▶ [EXERCISE DESCRIPTION]:
Extend the reflection on C.S. Lewis and sitting with others in grief, picking up after its last sentence and keeping its voice.

"Talk to me about the truth of religion and I'll listen gladly. Talk to me about the duty of religion and I'll listen submissively. But don't come talking to me about the consolations of religion or I shall suspect that you don't understand." – C.S. Lewis, A Grief Observed, chapter II.
The willingness of C.S. Lewis to engage in pain is astounding to me. He feared pain, yet, when he found himself in it, entered into it. He did not ignore it or flee from it. He wrestled with it.
Like Jacob and the angel… or like Captain Dan on top of the mast in Forrest Gump… wrestling with God in the dirt of life is essential to our relational discovery of God. We need to come to know that God is going to be there for us even as we go through trial.
But too often we are looking for the quick out. When we see someone grieve, we try to make them feel better… not always because we care for them but because it would make us feel better if they would feel better… or because we don't think a Christian should struggle. Rarely are we willing to actively wait in pain with someone who is actively in pain. Instead we often throw pleasantries and consolations of religion as if they were placebo drugs… "God has a plan"… "everything works out for those who are called"… "it will all be okay"… "trust God"… etc.
Sometimes, one of the worst things we could do is to encourage someone to stop grieving.

▶ [INPUT DATA]:
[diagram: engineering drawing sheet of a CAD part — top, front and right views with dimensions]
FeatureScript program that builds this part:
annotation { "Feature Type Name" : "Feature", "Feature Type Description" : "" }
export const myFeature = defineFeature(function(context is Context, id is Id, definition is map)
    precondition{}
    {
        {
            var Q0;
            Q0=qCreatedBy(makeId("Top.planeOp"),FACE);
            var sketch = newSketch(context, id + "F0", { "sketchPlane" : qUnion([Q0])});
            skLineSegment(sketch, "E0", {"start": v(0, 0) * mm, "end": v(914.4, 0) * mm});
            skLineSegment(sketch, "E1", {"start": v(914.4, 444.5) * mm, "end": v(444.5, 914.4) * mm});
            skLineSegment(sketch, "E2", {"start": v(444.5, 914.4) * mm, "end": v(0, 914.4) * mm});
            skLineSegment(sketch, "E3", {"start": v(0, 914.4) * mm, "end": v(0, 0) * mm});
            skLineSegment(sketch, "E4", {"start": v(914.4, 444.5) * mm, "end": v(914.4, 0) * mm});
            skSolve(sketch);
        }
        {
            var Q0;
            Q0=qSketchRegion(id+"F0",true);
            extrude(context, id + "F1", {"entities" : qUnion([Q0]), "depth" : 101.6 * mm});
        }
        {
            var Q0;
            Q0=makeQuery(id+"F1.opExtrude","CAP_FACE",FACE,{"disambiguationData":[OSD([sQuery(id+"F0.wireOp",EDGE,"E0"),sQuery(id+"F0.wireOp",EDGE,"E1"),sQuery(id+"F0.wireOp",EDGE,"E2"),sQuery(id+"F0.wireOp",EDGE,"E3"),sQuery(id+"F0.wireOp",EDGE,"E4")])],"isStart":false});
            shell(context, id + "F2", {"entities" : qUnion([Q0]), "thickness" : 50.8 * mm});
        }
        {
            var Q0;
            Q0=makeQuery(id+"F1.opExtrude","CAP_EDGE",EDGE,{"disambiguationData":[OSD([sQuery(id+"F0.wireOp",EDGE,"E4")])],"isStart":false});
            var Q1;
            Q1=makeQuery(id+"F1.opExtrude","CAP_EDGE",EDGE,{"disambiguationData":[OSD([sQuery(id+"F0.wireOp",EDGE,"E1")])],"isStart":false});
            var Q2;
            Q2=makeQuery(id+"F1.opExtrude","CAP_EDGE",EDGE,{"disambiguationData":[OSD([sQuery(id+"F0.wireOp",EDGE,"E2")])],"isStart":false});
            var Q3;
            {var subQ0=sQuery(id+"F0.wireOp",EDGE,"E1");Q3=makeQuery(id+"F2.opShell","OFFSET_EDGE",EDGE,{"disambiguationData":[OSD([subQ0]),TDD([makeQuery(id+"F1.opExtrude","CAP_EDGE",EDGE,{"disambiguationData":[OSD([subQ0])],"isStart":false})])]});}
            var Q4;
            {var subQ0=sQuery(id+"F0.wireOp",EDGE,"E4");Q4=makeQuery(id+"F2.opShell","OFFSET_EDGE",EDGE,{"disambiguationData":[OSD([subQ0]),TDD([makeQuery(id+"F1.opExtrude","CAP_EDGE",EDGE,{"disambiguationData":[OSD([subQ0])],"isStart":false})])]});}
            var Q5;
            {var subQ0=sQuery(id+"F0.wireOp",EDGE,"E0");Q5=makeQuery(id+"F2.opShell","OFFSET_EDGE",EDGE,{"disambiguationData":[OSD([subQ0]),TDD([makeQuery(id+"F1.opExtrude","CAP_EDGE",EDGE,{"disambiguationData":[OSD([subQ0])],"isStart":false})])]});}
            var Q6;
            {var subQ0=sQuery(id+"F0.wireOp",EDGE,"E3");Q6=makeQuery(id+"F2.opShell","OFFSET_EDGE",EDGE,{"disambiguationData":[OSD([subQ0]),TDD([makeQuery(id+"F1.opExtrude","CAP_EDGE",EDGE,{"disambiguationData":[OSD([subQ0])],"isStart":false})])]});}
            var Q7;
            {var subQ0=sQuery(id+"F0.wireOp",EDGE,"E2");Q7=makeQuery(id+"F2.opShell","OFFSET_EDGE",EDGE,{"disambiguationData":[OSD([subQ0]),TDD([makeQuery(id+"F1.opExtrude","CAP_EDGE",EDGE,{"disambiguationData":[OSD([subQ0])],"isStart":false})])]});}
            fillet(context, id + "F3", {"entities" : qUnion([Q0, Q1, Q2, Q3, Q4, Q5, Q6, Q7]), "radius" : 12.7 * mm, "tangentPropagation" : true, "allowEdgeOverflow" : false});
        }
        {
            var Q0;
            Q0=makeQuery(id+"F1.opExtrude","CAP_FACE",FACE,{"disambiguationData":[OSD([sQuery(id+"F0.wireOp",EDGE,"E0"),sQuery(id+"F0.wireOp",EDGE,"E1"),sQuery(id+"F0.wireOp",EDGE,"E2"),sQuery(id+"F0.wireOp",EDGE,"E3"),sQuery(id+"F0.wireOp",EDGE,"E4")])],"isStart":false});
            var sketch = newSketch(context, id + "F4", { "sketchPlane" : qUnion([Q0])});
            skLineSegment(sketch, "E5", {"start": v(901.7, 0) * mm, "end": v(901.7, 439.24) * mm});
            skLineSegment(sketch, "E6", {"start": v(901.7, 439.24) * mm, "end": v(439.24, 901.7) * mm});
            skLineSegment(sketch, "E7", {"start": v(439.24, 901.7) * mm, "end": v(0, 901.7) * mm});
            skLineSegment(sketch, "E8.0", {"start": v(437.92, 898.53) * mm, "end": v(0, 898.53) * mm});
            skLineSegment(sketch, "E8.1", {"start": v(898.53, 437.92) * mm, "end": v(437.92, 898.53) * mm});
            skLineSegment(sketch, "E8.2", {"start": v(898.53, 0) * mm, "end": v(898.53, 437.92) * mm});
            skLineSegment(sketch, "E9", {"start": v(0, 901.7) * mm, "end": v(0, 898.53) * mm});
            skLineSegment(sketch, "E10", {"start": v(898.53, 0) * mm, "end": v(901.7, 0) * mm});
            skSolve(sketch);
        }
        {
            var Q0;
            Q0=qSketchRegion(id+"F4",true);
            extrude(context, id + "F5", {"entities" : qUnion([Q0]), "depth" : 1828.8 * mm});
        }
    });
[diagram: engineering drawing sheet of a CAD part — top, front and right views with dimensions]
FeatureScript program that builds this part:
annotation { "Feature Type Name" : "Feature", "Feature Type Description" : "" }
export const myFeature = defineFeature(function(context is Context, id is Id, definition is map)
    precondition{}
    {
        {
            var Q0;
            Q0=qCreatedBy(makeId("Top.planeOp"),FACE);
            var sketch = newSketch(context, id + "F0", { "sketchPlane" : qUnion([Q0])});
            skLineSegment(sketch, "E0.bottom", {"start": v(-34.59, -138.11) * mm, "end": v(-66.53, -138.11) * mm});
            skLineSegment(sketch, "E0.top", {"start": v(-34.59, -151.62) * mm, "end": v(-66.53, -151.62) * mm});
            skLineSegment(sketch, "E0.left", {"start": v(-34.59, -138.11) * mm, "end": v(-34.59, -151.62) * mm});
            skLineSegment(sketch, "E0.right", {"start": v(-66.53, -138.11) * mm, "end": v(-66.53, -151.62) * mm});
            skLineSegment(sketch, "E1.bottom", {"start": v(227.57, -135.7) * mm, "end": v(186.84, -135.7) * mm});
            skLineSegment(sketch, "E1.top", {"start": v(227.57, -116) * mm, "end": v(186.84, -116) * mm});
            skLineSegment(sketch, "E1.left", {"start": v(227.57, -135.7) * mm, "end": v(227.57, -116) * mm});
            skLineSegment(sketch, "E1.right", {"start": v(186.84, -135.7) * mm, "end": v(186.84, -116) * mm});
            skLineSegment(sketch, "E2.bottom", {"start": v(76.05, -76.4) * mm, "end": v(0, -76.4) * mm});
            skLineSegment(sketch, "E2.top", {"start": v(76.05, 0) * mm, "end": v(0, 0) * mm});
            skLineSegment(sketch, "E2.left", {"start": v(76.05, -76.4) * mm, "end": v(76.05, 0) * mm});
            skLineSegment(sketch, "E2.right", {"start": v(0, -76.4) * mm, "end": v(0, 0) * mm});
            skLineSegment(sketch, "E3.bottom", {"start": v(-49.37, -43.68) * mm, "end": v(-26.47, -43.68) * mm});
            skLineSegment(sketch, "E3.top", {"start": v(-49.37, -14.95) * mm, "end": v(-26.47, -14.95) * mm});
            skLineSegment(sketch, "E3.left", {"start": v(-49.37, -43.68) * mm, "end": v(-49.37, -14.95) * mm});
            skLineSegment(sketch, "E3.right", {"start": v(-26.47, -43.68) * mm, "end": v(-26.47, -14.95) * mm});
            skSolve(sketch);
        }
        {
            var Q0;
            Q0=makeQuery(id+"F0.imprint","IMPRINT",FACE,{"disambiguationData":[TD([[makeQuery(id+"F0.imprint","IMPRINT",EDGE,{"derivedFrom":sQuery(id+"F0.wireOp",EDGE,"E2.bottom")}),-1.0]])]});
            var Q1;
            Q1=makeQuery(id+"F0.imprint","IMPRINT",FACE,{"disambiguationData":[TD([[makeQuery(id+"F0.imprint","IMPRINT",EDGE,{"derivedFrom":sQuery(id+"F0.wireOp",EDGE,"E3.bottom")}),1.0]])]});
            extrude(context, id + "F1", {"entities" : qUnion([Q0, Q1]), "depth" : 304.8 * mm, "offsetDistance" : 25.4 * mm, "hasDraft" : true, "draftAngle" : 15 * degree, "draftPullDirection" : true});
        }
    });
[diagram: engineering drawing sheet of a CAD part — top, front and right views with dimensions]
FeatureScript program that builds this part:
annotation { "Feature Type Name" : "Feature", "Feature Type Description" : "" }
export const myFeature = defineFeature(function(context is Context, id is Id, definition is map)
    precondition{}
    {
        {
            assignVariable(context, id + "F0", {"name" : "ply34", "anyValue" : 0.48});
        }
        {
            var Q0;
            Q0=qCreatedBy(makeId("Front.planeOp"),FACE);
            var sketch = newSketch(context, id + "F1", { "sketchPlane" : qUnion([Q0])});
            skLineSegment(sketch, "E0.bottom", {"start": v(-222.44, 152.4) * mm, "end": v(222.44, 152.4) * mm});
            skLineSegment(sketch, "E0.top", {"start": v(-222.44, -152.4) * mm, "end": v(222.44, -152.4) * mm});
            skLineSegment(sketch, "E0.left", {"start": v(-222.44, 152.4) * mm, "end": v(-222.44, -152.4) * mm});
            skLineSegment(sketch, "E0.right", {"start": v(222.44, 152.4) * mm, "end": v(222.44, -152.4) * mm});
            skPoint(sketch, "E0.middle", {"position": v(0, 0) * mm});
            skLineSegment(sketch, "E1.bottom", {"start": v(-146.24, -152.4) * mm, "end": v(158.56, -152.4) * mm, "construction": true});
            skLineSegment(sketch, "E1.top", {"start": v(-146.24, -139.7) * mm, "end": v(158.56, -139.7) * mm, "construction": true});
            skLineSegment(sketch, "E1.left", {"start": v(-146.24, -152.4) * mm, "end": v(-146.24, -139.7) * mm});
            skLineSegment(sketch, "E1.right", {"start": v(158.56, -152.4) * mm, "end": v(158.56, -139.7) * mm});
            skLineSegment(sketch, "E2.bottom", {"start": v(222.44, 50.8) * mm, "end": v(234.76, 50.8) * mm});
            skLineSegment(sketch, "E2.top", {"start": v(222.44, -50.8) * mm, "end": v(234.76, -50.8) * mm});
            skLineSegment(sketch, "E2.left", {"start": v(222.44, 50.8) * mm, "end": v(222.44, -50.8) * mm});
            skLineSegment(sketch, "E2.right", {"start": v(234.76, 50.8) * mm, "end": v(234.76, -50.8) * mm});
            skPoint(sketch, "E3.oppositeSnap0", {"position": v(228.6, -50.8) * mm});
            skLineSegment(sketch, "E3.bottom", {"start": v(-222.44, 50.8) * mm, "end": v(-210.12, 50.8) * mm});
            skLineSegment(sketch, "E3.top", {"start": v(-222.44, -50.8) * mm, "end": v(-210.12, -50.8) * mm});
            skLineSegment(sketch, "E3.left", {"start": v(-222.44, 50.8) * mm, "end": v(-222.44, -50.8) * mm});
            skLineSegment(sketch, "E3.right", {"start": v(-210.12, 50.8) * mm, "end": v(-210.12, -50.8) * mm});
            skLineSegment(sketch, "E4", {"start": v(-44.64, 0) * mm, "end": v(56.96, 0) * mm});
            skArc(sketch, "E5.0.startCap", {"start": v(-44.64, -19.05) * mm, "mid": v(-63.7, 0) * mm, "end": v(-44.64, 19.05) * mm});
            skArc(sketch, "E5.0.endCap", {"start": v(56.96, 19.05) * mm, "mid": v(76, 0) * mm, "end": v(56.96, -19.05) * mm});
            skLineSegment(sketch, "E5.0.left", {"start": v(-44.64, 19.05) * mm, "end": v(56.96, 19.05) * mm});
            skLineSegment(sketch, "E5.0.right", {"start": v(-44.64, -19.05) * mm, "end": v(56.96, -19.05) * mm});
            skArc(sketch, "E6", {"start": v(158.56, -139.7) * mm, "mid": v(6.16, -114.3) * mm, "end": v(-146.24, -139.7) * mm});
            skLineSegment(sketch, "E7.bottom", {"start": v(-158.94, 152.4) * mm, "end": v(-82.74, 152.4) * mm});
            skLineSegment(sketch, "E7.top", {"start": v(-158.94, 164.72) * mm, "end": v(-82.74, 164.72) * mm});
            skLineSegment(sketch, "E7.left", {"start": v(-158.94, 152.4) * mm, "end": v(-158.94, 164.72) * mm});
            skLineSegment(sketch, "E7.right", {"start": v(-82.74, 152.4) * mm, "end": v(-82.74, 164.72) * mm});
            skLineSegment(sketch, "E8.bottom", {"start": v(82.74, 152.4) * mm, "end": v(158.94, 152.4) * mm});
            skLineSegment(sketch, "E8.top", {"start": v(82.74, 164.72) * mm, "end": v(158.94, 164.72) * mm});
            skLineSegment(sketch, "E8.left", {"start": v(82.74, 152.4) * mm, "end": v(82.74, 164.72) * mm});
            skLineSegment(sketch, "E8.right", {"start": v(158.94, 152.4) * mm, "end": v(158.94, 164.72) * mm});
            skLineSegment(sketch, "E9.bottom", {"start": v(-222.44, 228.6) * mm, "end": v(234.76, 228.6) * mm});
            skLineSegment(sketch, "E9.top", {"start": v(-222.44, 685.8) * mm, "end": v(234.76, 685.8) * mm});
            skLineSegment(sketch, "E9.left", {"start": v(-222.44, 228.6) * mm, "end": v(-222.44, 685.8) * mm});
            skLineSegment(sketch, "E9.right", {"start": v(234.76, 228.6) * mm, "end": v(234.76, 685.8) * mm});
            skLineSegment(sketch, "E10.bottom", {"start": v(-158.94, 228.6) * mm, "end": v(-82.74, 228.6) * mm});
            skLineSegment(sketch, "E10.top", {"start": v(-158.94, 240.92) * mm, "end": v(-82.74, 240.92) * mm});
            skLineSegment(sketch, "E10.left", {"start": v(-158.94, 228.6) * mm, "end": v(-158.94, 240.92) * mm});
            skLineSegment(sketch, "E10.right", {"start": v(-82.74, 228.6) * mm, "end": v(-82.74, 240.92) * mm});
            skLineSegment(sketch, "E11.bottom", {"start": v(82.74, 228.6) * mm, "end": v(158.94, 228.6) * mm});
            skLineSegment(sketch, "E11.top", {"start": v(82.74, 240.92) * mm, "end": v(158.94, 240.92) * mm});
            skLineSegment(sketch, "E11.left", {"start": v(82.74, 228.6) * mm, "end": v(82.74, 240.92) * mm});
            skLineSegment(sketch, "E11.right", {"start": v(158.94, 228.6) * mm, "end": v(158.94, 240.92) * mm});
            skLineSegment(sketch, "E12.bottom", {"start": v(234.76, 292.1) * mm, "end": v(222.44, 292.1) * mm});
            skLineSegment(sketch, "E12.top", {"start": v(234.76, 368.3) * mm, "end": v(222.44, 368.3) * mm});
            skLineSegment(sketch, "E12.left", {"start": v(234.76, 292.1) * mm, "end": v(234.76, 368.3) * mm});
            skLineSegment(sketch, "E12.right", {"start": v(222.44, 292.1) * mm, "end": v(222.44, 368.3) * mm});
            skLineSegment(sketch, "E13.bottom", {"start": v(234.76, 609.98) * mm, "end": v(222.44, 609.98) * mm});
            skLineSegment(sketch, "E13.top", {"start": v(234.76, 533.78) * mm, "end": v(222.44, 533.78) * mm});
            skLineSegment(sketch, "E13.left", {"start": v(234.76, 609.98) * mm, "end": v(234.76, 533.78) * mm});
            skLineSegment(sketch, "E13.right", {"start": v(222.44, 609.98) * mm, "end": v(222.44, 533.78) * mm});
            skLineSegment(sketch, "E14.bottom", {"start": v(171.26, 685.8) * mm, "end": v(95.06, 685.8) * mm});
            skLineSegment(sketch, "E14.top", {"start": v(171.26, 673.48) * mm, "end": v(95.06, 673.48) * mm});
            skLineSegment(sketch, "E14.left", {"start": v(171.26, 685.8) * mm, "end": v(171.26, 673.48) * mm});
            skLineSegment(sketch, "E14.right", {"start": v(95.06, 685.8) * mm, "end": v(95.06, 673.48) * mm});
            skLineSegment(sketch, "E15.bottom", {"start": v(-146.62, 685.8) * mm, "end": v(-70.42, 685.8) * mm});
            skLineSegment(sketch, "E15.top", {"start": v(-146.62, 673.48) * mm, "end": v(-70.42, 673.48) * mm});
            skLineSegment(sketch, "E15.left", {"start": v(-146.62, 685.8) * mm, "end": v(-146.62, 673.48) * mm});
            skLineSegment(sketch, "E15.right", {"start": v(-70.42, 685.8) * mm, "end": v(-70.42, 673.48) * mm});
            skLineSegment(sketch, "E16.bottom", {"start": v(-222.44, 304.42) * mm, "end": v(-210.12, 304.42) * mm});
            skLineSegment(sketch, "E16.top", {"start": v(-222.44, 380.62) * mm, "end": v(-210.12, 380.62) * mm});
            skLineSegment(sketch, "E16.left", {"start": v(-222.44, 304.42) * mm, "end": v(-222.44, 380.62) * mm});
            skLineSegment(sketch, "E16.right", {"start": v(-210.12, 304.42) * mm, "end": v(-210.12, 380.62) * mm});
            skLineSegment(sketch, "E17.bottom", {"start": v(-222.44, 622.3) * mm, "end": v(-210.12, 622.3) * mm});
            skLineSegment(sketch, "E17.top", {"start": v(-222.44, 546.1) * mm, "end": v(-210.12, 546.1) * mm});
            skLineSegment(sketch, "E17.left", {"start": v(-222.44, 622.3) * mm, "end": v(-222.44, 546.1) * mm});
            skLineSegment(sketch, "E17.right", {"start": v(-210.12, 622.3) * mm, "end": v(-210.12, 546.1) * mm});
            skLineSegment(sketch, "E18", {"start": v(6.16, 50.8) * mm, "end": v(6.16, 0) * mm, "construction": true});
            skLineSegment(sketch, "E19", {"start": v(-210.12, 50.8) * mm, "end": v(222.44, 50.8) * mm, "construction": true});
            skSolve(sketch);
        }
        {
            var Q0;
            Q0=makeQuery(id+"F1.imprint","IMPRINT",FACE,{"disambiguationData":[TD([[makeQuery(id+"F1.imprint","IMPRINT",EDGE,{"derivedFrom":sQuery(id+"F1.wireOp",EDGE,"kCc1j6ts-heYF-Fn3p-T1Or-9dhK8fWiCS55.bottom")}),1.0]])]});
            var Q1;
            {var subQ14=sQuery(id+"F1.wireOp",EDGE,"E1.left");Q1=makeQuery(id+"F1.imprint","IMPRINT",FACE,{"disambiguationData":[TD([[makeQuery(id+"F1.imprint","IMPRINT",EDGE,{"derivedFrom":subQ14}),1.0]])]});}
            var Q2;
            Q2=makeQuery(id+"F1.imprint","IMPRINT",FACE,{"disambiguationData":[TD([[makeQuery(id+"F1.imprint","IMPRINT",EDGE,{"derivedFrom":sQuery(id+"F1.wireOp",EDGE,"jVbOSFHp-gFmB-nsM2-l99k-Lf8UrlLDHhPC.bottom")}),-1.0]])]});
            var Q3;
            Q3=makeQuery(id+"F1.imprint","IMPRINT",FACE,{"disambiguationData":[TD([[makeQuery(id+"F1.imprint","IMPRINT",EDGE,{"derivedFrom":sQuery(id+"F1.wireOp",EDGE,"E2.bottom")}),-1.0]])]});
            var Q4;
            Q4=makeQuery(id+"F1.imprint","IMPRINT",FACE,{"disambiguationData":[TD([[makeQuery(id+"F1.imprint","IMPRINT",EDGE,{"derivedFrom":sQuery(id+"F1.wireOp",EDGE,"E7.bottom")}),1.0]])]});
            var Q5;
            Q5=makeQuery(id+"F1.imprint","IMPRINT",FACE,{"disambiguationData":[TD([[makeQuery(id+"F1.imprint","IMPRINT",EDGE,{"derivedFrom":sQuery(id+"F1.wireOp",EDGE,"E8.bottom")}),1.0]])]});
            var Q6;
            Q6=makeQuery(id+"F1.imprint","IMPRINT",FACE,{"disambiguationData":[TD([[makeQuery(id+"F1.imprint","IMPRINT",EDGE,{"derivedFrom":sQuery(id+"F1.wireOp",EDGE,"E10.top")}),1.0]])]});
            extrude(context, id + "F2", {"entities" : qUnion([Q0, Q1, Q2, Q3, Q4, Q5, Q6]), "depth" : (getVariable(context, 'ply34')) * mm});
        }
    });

▶ [RESPONSE TO THE EXERCISE]:
Sometimes, one of the best things we could do is to encourage someone to grieve… and to grieve along with them.
Jesus wept. He wept for Lazarus and his friends. Jesus wept for Jerusalem. He wept sweat from his pores in Gethsemane.
Ezekiel 6:9 suggests that God hurts. Love = the willingness to embrace pain. Love is patient, kind, never failing, is not easily angered. Each of those attributes requires an intentional acceptance and proactive grasp of pain. Endurance, perseverence, forgiveness, trust… each takes a purposeful step of entering into pain. Blessed are those who mourn.
God loves… and therefore God weeps. It is not weakness… it is strength.
Perhaps we are too weak to accept the grief of others… who loved so dramatically that they find themselves mourning that which is lost.
If we fail to embrace pain by placing consolation as the prime directive, our religion is dead and we have missed much of the point of Immanuel, God with us.